La legge, lo Stato, l’istituzione deve fare un ragionamento di portata più ampia e complessiva dal criterio ad personam. Il principio proposto da un parlamentare leghista peraltro mio quasi-omonimo, Paolo Grimoldi è di eliminare il reato di eccesso di legittima difesa in caso di violazione di domicilio. Niente a quel punto, una volta varcata la soglia sarebbe più classificabile come eccesso, e quindi il topo di appartamento potrebbe essere inseguito e ucciso, ma anche, perché no, potrebbe forse essere catturato, forse magari torturato?

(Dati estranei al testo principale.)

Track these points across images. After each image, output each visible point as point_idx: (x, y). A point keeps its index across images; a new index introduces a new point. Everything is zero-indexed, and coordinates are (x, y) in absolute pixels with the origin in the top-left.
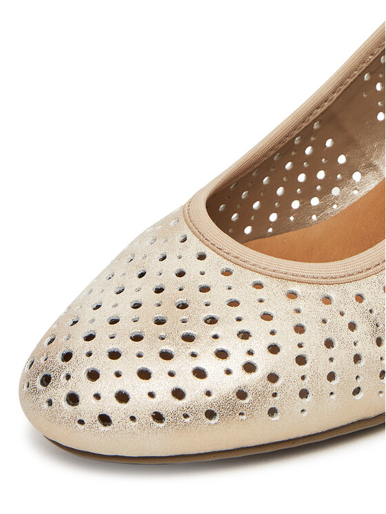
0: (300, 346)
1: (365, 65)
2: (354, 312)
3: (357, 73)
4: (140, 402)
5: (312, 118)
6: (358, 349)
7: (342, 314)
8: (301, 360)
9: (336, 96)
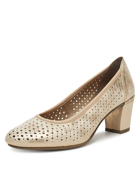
0: (52, 131)
1: (71, 98)
2: (62, 128)
3: (69, 100)
4: (25, 137)
5: (60, 106)
6: (63, 133)
7: (60, 128)
8: (52, 133)
9: (65, 103)
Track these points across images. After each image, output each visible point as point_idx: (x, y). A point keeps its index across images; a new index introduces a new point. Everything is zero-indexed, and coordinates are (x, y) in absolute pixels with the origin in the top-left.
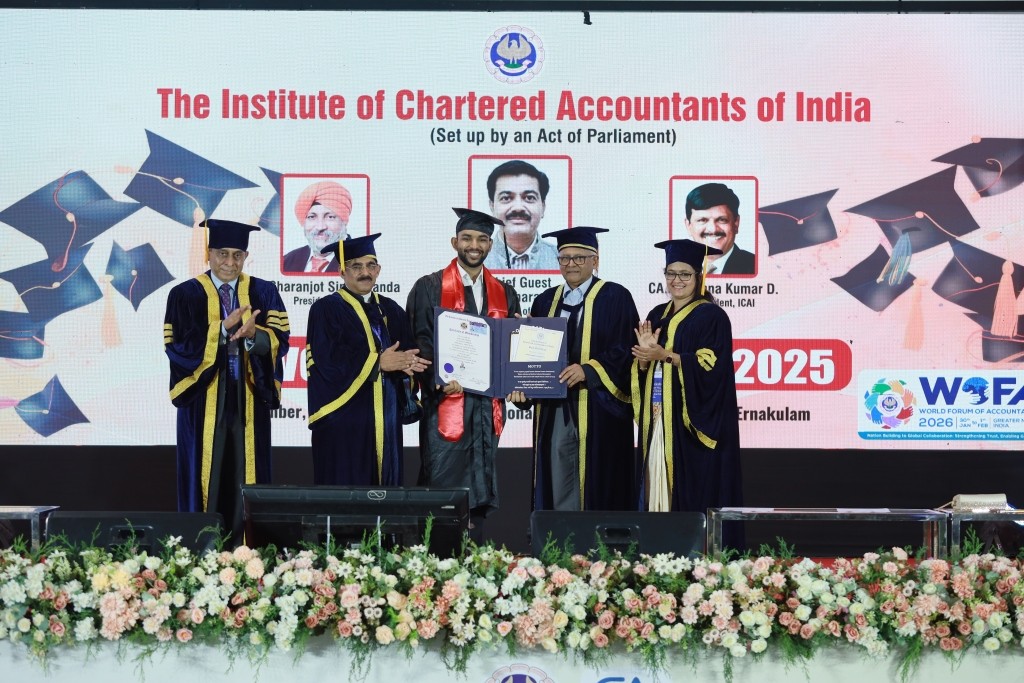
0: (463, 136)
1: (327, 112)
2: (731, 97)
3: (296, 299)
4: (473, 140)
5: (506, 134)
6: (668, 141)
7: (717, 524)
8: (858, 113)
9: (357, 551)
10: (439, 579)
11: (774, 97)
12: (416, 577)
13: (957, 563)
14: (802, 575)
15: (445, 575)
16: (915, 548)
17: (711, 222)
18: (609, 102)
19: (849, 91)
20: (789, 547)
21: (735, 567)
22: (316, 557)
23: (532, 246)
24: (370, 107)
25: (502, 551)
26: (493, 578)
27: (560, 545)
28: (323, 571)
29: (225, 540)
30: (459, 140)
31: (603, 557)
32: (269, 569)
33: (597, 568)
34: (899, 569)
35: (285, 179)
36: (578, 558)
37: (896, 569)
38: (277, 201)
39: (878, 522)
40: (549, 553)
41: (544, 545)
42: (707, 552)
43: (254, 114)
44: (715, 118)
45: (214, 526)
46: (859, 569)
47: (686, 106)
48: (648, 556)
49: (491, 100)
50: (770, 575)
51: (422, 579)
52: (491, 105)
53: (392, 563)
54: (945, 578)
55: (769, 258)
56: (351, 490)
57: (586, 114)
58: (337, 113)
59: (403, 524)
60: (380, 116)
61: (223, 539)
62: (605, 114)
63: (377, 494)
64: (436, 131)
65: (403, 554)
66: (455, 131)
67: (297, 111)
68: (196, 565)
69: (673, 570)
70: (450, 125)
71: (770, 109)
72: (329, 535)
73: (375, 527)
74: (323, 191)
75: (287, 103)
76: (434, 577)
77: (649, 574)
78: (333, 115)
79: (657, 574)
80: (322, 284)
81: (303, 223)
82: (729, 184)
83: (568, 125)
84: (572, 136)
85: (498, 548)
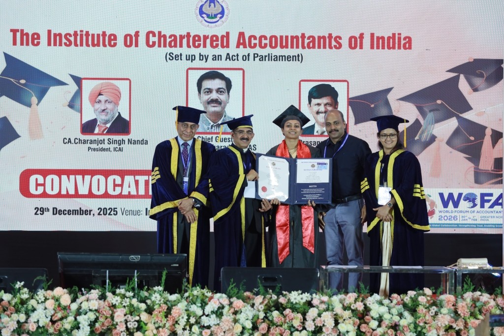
0: (184, 57)
1: (107, 43)
2: (334, 36)
3: (89, 148)
4: (189, 60)
5: (208, 56)
6: (299, 60)
7: (326, 275)
8: (405, 44)
9: (124, 290)
10: (170, 305)
11: (357, 36)
12: (157, 305)
13: (460, 297)
14: (373, 303)
15: (173, 304)
16: (436, 289)
17: (323, 105)
18: (266, 38)
19: (399, 32)
20: (366, 288)
21: (336, 299)
22: (100, 293)
23: (222, 119)
24: (131, 40)
25: (205, 290)
26: (200, 305)
27: (237, 286)
28: (104, 301)
29: (49, 284)
30: (181, 59)
31: (261, 293)
32: (74, 300)
33: (259, 299)
34: (428, 300)
35: (83, 81)
36: (247, 294)
37: (425, 300)
38: (79, 93)
39: (415, 274)
40: (231, 291)
41: (229, 285)
42: (320, 290)
43: (65, 44)
44: (325, 47)
45: (43, 276)
46: (405, 300)
47: (309, 41)
48: (287, 293)
49: (199, 37)
50: (355, 303)
51: (160, 306)
52: (199, 40)
53: (143, 296)
54: (453, 305)
55: (355, 126)
56: (120, 255)
57: (252, 45)
58: (112, 44)
59: (149, 275)
60: (137, 45)
61: (48, 283)
62: (263, 45)
63: (135, 258)
64: (168, 54)
65: (149, 291)
66: (179, 54)
67: (90, 42)
68: (32, 298)
69: (301, 300)
70: (176, 51)
71: (355, 42)
72: (107, 281)
73: (133, 276)
74: (105, 88)
75: (84, 38)
76: (167, 304)
77: (288, 303)
78: (110, 45)
79: (292, 303)
80: (104, 140)
81: (93, 106)
82: (333, 84)
83: (242, 51)
84: (244, 57)
85: (203, 288)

Uno Stato di diritto non può stabilire nessuna circostanza in cui il singolo cittadino abbia un “diritto a uccidere” oltre la conseguenza naturale, anche mortale di un’azione di difesa.

In Lombardia la Giunta ha approvato un progetto di legge per il patrocinio dei cittadini che vengono accusati di eccesso di legittima difesa (il presidente Maroni: “La difesa è sempre legittima. La proprietà privata è sacra: chi entra non invitato in casa d’altri deve sapere che rischia”). Mandando un pericolosissimo messaggio d’impunità. Ma il peggio è che l’istituzione ribalta così la propria funzione naturale di argine, incentivando paradossalmente l’uso privato della forza e affiancando il singolo, ma non un cittadino qualsiasi, ma quello che si addormenta con la pistola sul comodino della stanza da letto a sparare, forse di fronte ma forse alle spalle, e a sparare ancora a un ragazzo ormai a terra.

Secondo Cesare Beccaria le leggi sono “elementi sensibili che bastano a distogliere il dispotico animo di ciascun uomo dal risommergere nell’antico caos”. Invece la Regione Lombardia si affianca proprio all’animo individuale più dispotico e capriccioso, spaventato e arrabbiato, alle passioni di vendetta e alle istanze più incontrollate, senza riguardo per la proporzione tra offesa e difesa, inaugurando, dopo il tramonto dell’era del berlusconismo, l’alba dell’epoca oscura del sicignanismo.